Attention-guided classification of abnormalities in semi-structured computed tomography reports

K. Faryna, F. Tushar, V. D'Anniballe, R. Hou, G. Rubin and J. Lo

Medical Imaging 2020;11314:397 - 403.

DOI

Lack of annotated data is a major challenge to machine learning algorithms, particularly in the field of radiology. Algorithms that can efficiently extract labels in a fast and precise manner are in high demand. Weak supervision is a compromise solution, particularly, when dealing with imaging modalities like Computed Tomography (CT), where the number of slices can reach 1000 per case. Radiology reports store crucial information about clinicians' findings and observations in CT slices. Automatic generation of labels from CT reports is not a trivial task due to the complexity of sentences and diversity of expression in free-text narration. In this study, we focus on abnormality classification in lungs, liver and kidneys. Firstly, a rule-based model is used to extract weak labels at the case level. Afterwards, attention guided recurrent neural network (RNN) is trained to perform binary classification of radiology reports in terms of whether the organ is normal or abnormal.

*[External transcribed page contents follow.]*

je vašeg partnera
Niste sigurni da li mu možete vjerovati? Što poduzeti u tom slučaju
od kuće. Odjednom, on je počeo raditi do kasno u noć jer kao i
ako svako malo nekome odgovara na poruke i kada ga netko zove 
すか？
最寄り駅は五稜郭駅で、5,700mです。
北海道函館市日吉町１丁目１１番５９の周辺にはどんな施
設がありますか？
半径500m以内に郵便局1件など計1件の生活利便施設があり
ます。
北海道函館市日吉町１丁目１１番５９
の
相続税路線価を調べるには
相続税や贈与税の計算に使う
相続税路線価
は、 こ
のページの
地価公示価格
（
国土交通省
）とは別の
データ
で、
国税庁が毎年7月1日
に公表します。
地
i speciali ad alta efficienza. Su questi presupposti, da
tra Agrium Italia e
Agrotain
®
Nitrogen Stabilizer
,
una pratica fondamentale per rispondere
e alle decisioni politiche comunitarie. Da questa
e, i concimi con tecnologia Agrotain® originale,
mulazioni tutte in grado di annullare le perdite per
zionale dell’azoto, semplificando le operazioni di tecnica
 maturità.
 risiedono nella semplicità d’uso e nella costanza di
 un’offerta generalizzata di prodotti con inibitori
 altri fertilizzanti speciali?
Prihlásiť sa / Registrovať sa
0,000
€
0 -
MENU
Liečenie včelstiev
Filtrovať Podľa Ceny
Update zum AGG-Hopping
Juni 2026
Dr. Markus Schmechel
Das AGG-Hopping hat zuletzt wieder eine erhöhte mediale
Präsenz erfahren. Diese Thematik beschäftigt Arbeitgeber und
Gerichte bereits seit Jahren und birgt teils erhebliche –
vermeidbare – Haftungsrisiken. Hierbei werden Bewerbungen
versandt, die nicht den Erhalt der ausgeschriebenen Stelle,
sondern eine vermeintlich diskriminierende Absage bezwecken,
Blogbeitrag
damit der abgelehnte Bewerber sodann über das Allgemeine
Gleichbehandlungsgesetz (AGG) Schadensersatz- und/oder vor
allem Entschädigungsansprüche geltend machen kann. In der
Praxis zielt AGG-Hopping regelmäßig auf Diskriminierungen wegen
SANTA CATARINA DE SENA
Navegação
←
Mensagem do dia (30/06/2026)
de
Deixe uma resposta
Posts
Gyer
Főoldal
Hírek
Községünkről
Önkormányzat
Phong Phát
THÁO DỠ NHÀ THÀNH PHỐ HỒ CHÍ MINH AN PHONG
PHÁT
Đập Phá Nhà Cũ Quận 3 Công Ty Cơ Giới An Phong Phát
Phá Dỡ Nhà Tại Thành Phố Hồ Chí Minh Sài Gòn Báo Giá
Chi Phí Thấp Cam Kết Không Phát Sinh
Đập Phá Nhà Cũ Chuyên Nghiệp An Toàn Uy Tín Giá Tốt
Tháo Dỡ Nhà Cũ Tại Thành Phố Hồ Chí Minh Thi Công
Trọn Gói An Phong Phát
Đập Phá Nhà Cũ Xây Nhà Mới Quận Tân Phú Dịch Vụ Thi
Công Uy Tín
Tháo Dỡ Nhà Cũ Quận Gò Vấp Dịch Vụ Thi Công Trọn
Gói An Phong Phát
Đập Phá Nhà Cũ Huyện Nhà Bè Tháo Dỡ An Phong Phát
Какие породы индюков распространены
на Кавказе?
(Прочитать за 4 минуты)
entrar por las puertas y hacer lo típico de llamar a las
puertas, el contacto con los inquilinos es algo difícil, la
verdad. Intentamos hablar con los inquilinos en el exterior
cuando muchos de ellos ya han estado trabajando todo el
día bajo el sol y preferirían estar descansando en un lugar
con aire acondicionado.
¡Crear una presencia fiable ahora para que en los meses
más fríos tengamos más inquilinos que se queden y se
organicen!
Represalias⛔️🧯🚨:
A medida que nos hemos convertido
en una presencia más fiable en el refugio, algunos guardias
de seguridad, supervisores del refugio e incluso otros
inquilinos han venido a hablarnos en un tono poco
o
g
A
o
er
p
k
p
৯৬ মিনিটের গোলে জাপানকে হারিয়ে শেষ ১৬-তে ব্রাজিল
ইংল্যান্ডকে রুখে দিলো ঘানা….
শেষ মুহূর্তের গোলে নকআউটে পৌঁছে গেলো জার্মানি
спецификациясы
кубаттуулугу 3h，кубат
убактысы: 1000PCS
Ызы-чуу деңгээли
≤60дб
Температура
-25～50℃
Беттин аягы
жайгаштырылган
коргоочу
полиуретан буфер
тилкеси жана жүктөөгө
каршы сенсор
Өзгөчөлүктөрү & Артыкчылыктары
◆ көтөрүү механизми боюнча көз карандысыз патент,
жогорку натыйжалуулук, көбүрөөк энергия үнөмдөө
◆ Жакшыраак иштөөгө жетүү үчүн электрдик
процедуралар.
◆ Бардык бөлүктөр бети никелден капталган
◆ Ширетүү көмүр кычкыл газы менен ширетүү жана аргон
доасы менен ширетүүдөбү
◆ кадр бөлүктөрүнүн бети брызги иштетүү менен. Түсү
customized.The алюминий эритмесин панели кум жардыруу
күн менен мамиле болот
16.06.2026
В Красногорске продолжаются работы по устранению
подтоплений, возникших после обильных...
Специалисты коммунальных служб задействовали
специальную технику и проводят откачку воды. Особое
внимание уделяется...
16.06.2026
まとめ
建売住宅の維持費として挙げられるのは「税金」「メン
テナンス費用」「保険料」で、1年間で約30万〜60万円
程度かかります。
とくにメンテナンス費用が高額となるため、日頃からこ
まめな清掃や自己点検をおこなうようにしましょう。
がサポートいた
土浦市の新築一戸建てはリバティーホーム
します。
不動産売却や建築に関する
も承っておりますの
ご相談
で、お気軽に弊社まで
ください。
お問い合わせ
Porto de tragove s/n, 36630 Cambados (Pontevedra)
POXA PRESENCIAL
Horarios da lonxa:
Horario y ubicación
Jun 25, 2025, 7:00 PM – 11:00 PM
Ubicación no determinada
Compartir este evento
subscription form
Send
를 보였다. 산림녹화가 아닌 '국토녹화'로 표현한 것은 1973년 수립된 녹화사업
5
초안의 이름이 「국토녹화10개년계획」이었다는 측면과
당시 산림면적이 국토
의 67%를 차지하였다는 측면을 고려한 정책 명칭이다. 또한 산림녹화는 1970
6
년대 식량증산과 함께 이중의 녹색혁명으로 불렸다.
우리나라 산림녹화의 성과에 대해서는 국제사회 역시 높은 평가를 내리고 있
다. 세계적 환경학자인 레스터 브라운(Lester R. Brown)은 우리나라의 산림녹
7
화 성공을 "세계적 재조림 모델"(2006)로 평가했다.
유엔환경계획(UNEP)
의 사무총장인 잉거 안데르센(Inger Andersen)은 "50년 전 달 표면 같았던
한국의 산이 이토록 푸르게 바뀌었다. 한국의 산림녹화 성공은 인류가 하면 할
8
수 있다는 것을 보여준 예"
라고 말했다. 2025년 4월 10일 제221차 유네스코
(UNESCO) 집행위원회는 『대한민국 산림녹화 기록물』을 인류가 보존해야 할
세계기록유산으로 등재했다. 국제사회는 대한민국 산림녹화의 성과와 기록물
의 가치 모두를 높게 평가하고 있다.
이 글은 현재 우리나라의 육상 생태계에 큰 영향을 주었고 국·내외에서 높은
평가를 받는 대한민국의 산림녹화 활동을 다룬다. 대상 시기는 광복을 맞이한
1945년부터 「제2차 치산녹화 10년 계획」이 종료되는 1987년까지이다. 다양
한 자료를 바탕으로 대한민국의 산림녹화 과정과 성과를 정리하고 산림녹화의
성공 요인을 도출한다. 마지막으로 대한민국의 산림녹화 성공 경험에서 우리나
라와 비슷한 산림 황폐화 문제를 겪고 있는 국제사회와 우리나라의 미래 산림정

Additionally, a multi-label RNN with attention mechanism is trained to perform binary classification by aggregating its output for four representative diseases (lungs: emphysema, mass-nodule, effusion and atelectasis-pneumonia; liver: dilatation, fatty infiltration-steatosis, calcification-stone-gallstone, lesion-mass; kidneys: atrophy, cyst, stone-calculi, lesion) into a single abnormal class. Performance has been evaluated using the receiver operating characteristic (ROC) area under the curve (AUC) on 274, 306 and 278 reports for lungs, liver and kidneys correspondingly, manually annotated by radiology experts. The change in performance was evaluated for different sizes of training dataset for lungs. The AUCs of multi-label pretrained models: lungs - 0.929, liver - 0.840, kidney - 0.844; multi-label models: lungs - 0.903, liver - 0.848, kidney - 0.906; binary pretrained models: lungs - 0.922, liver - 0.826, kidneys - 0.928.